Stored dataset items

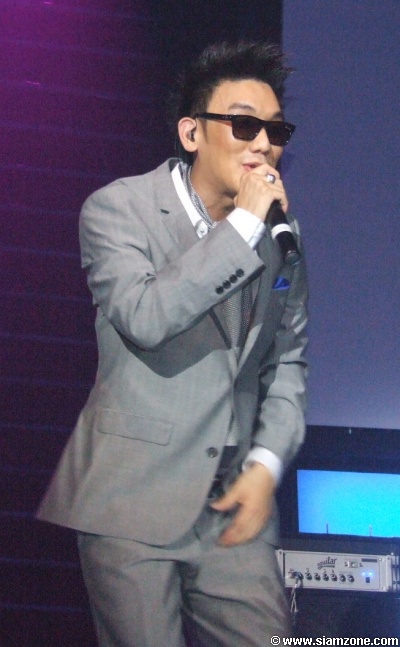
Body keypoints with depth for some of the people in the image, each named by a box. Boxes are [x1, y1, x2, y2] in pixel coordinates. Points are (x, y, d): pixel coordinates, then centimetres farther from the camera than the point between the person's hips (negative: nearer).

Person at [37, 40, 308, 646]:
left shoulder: (282, 233, 10)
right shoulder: (118, 208, -5)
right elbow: (143, 317, -23)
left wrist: (267, 464, 3)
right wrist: (243, 226, -19)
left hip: (235, 502, 4)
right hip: (132, 501, -4)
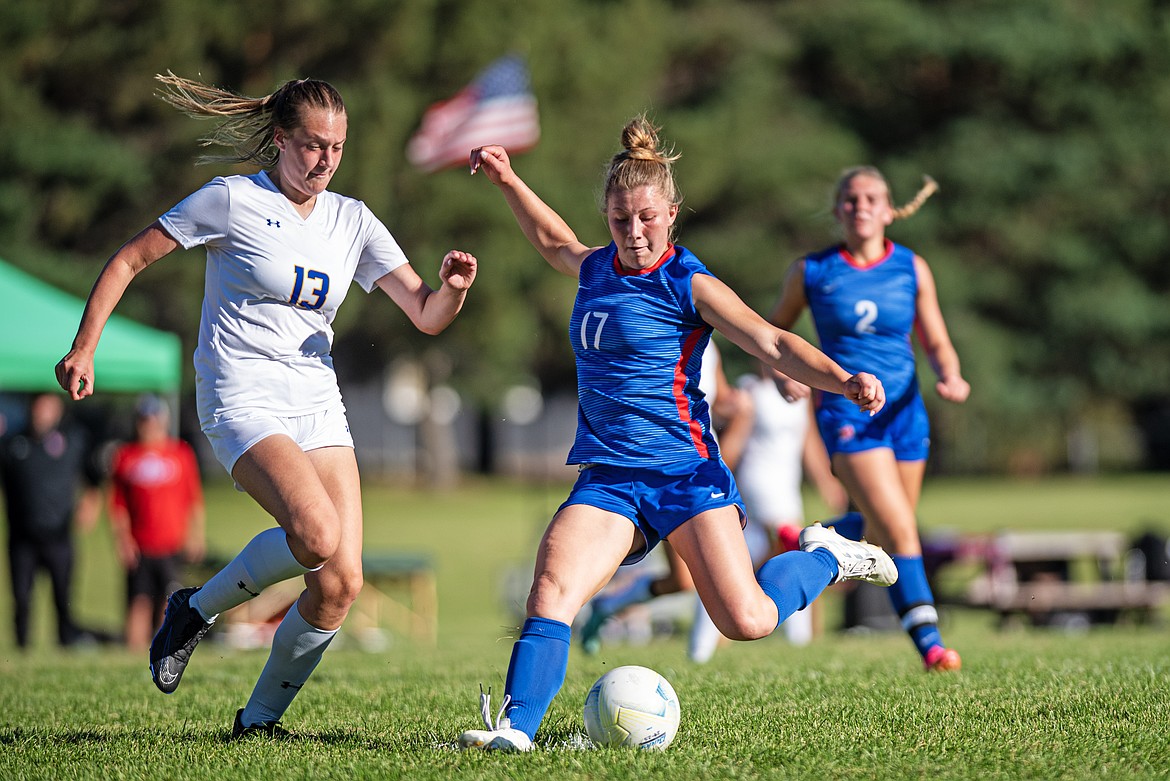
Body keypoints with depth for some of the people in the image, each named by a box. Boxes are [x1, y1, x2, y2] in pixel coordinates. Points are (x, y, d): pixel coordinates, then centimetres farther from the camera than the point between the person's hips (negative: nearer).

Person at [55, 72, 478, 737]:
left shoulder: (353, 221, 10)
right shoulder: (233, 200, -3)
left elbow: (427, 316, 8)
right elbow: (130, 260, 2)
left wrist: (452, 288, -15)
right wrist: (84, 349, -4)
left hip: (319, 408, 6)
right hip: (243, 402, -6)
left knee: (342, 582, -8)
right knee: (317, 535, -30)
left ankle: (261, 718, 11)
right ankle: (197, 610, -4)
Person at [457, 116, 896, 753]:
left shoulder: (690, 285, -6)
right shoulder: (595, 270, 12)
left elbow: (775, 345, -13)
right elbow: (554, 242, 38)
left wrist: (844, 380, -28)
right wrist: (508, 181, 37)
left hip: (686, 472, -5)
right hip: (607, 479, 5)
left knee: (746, 622, -9)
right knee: (552, 586, -22)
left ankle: (825, 558, 20)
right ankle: (516, 725, -28)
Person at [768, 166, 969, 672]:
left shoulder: (912, 269, 2)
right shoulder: (811, 271, -2)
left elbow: (937, 344, 6)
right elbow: (775, 328, 12)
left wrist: (950, 377, -16)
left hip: (904, 411, 4)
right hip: (847, 414, -4)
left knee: (880, 539, 14)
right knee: (900, 530, -18)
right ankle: (928, 642, -16)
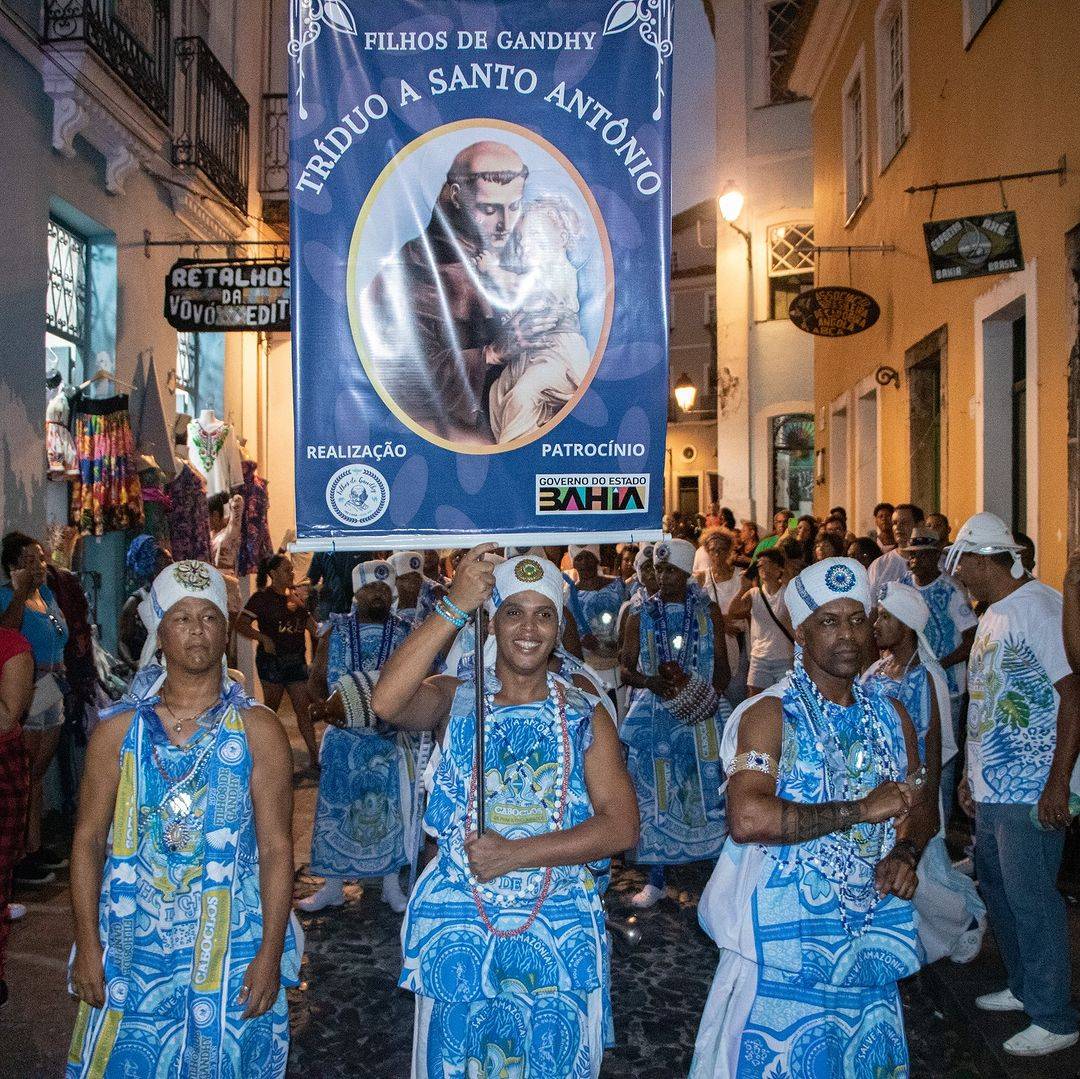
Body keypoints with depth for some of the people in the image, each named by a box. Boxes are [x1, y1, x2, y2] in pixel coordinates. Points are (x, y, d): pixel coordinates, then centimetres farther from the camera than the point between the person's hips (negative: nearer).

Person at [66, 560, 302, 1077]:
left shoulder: (258, 730, -4)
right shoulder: (118, 730, 1)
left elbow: (276, 848, -5)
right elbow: (88, 840, 3)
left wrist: (270, 954, -9)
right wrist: (88, 945, -3)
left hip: (232, 955, -1)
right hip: (132, 955, 1)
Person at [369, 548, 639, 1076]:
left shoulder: (583, 713, -1)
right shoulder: (456, 698, -3)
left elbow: (621, 825, -9)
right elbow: (385, 703, -25)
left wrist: (515, 853, -19)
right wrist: (453, 608, -27)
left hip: (560, 934, 1)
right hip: (459, 929, 0)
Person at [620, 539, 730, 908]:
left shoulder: (708, 612, 4)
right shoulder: (642, 616, 4)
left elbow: (723, 666, 5)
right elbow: (625, 669, 3)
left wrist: (710, 694, -13)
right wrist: (652, 682, -16)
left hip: (701, 715, 0)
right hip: (655, 717, 0)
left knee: (707, 789, 2)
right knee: (655, 794, 3)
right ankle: (655, 880, 13)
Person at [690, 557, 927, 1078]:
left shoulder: (891, 716, 7)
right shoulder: (772, 715, -13)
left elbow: (919, 808, 17)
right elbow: (747, 819, -28)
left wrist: (905, 852, -5)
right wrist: (860, 810, -23)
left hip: (870, 937, 6)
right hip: (785, 942, -6)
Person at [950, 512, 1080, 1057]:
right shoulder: (992, 617, 14)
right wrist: (971, 773, 20)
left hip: (1030, 792, -9)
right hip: (992, 788, 9)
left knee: (1031, 899, 0)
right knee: (998, 890, 18)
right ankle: (1023, 988, 35)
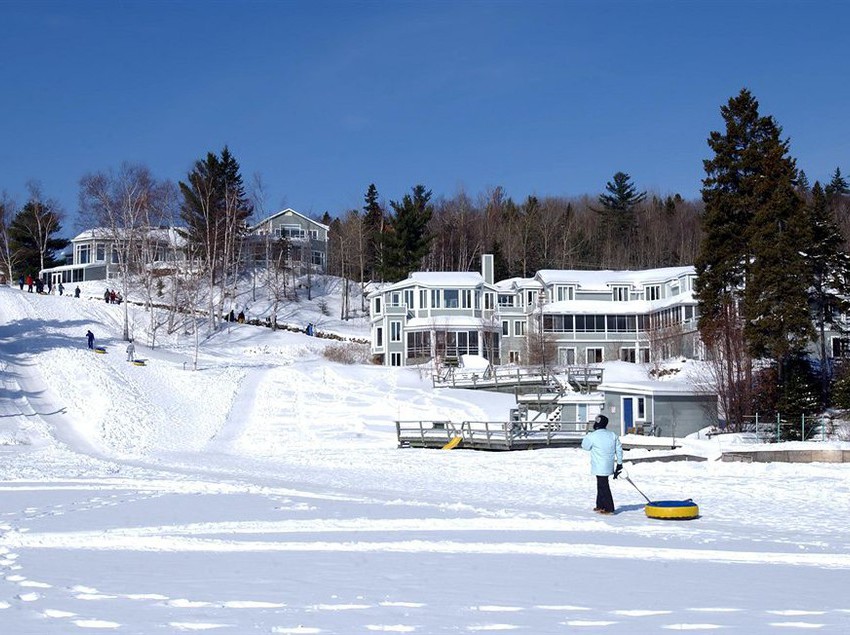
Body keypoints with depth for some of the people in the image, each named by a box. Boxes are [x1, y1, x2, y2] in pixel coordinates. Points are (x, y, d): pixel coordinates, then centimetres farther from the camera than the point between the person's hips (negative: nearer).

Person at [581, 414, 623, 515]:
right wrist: (619, 463, 17)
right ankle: (600, 505, 29)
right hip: (609, 466, 8)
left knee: (603, 486, -4)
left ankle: (609, 508, -5)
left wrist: (587, 435, 19)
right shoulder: (613, 435, 6)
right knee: (601, 485, 20)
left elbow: (585, 446, 2)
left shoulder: (593, 436, -14)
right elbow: (619, 449, 10)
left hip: (599, 468, -8)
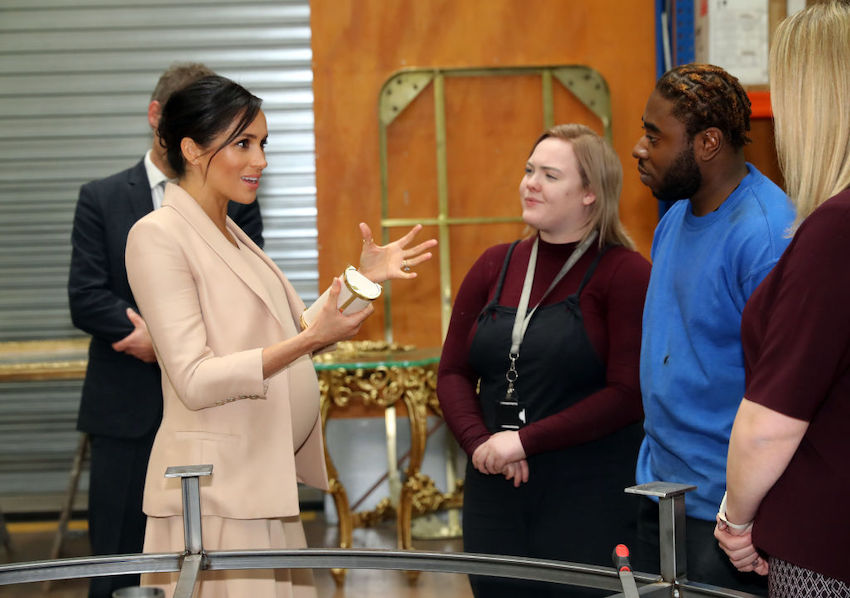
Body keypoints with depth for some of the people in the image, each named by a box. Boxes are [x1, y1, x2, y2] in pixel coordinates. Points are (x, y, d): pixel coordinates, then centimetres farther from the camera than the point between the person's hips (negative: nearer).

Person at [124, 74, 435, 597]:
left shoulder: (231, 235, 16)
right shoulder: (158, 235, -12)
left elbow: (288, 337, 18)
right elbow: (195, 381, -20)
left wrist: (363, 280, 9)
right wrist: (310, 338, -23)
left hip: (266, 487, 8)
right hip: (214, 493, -8)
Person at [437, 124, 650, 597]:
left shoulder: (625, 274, -6)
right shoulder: (495, 266, 11)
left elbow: (628, 394, -14)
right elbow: (453, 372, 11)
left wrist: (525, 441, -15)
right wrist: (480, 441, -8)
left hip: (588, 502, -5)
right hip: (496, 496, 5)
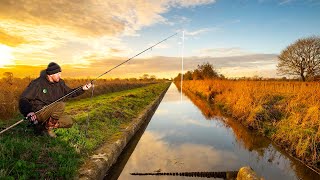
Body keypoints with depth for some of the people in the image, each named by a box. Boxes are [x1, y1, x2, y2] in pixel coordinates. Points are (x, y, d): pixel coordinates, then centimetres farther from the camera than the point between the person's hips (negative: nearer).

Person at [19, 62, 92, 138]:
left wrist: (82, 89, -2)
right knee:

* What you should do:
From the records above, copy only the lines running from the line holding "left shoulder: (708, 612, 4)" through the line holding "left knee: (603, 486, -4)", with no pictures.

* Solution below:
left shoulder: (708, 612, 4)
right shoulder: (642, 616, 4)
left elbow: (723, 666, 5)
right elbow: (625, 669, 3)
left wrist: (710, 694, -13)
right wrist: (652, 682, -16)
left hip: (701, 715, 0)
right hip: (655, 717, 0)
left knee: (707, 789, 2)
right knee: (655, 794, 3)
right ankle: (655, 880, 13)
Person at [690, 557, 927, 1078]:
left shoulder: (891, 716, 7)
right shoulder: (772, 715, -13)
left elbow: (919, 808, 17)
right elbow: (747, 819, -28)
left wrist: (905, 852, -5)
right wrist: (860, 810, -23)
left hip: (870, 937, 6)
right hip: (785, 942, -6)
Person at [950, 512, 1080, 1057]:
right shoulder: (992, 617, 14)
right wrist: (971, 773, 20)
left hip: (1030, 792, -9)
right hip: (992, 788, 9)
left knee: (1031, 899, 0)
right knee: (998, 890, 18)
right ankle: (1023, 988, 35)
Body keypoints with depth for some of the people in the image, each named by a box. Boxes are [x1, y1, x2, y2] in pixel coordinates. Points are (x, y, d): pixel coordinates, then centimetres farther from the camera than the point between the person's hips (negative: nearer).

Person at [581, 414, 623, 515]:
right wrist: (619, 463, 17)
right ankle: (600, 505, 29)
right hip: (609, 466, 8)
left knee: (603, 486, -4)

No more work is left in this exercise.